ETA: The same tactics were used with the same judge to get a previous acquittal.


2 comments:

  1. Marie, I'm sorry, but I think you're misconstruing what occurred at trial. As in all criminal trials the defendant is presumed innocent. The Crown must then prove every element of the offence beyond a reasonable doubt to secure a conviction.

    There was relative evidence each of these witnesses failed to divulge to the Crown pertaining to each witnesses' post-assault relationship with this creep. Had that information been volunteered - as these complainants ought to have done - the prosecutors would have assessed their prospects of obtaining a conviction (that's their responsibility) and then, if they decided to proceed, sought expert opinion as to whether the post-assault conduct was explainable. Ghomeshi knew what happened, defence counsel knew what happened, the witnesses knew what happened. The Crown was left in the dark. That didn't have to happen. It shouldn't have happened.

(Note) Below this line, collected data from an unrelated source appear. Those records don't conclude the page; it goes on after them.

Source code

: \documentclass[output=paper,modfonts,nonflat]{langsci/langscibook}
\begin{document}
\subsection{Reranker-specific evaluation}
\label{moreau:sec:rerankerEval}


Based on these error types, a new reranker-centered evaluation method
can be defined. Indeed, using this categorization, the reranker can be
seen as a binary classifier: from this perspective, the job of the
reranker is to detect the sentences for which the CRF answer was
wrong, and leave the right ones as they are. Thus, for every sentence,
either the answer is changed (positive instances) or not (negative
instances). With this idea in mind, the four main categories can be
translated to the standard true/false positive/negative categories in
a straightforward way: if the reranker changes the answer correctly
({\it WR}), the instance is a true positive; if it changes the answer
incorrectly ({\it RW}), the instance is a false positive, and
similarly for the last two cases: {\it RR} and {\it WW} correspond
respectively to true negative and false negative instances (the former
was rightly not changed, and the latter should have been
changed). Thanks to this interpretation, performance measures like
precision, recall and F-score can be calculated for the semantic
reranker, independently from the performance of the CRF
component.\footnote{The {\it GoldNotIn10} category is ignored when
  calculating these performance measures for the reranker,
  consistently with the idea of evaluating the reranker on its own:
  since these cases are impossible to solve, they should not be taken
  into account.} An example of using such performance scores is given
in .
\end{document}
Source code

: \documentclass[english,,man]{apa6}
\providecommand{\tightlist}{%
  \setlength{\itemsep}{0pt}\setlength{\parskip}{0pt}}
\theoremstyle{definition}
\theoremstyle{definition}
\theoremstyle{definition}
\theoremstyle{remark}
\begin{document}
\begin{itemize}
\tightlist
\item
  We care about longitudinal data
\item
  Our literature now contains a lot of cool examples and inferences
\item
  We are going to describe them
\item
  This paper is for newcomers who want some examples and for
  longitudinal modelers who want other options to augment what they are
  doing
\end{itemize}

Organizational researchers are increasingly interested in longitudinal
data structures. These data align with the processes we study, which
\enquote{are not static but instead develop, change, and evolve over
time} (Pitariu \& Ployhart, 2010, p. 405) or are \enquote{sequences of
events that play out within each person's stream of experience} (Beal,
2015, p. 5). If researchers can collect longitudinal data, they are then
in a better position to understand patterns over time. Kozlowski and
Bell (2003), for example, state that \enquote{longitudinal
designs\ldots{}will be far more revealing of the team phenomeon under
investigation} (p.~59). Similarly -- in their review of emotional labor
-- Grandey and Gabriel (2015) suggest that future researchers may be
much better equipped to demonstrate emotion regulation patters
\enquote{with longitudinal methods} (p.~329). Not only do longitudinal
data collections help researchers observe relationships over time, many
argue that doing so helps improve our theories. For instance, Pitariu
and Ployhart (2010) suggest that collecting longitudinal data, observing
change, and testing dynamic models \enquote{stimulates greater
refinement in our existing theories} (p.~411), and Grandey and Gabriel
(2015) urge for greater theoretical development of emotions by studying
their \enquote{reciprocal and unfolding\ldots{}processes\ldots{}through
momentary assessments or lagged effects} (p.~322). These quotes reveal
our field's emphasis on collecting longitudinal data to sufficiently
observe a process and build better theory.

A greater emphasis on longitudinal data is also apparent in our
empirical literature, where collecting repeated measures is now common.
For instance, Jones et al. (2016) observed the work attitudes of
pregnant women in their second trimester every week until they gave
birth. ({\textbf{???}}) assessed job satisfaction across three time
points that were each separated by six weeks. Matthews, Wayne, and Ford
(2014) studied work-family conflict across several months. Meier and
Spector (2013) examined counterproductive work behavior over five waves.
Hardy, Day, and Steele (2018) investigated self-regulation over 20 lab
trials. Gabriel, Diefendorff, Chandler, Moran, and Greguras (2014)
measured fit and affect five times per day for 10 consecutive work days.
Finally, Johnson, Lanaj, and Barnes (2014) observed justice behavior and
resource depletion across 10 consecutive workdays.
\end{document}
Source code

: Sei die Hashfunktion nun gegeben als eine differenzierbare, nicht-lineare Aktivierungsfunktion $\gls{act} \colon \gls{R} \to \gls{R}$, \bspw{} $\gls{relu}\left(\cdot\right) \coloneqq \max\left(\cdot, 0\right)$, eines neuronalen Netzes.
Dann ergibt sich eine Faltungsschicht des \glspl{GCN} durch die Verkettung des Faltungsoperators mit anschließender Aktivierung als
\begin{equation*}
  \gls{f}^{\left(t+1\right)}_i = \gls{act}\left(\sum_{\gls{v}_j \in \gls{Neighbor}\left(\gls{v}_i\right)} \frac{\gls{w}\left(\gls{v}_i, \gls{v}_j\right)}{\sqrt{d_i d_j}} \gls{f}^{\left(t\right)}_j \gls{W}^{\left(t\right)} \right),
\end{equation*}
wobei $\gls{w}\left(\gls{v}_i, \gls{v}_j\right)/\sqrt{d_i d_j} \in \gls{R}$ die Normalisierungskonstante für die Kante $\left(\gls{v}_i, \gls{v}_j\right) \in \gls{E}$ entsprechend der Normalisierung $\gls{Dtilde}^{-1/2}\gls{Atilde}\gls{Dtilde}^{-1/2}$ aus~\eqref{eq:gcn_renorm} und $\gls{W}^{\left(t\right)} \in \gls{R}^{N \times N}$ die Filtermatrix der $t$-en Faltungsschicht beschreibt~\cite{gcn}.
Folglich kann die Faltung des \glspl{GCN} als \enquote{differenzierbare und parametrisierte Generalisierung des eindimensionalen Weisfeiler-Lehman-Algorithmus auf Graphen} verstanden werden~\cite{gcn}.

    Bear in mind that Ghomeshi didn't mount a defence. His counsel called no evidence, relying entirely on facts disclosed solely on cross-examination of the Crown witnesses, the complainants.

    The judge had no choice but to acquit.

    That's the way our criminal law works. Had these circumstances occurred in a murder trial or a fraud case or in any other criminal matter the outcome would have been the same. The criminal law is constructed that way and for good reason. It is why we have the presumption of innocence and the requirement for proof beyond a reasonable doubt. The judge didn't invent anything in this case because of the nature of the offence, sexual assault, or the status of the defendant, male/ex-celebrity. There was no suggestion of that at all. None.

    For Ghomeshi there is some justice. The one thing he treasured most, his celebrity, is gone for all time. He's still guilty as hell in the public eye, a perv. No media outlet will touch him again, The backlash would be unbearable, especially for advertisers. It's hard to imagine who would employ him.

    ReplyDelete
  2. Sorry, I meant "relevant", not "relative."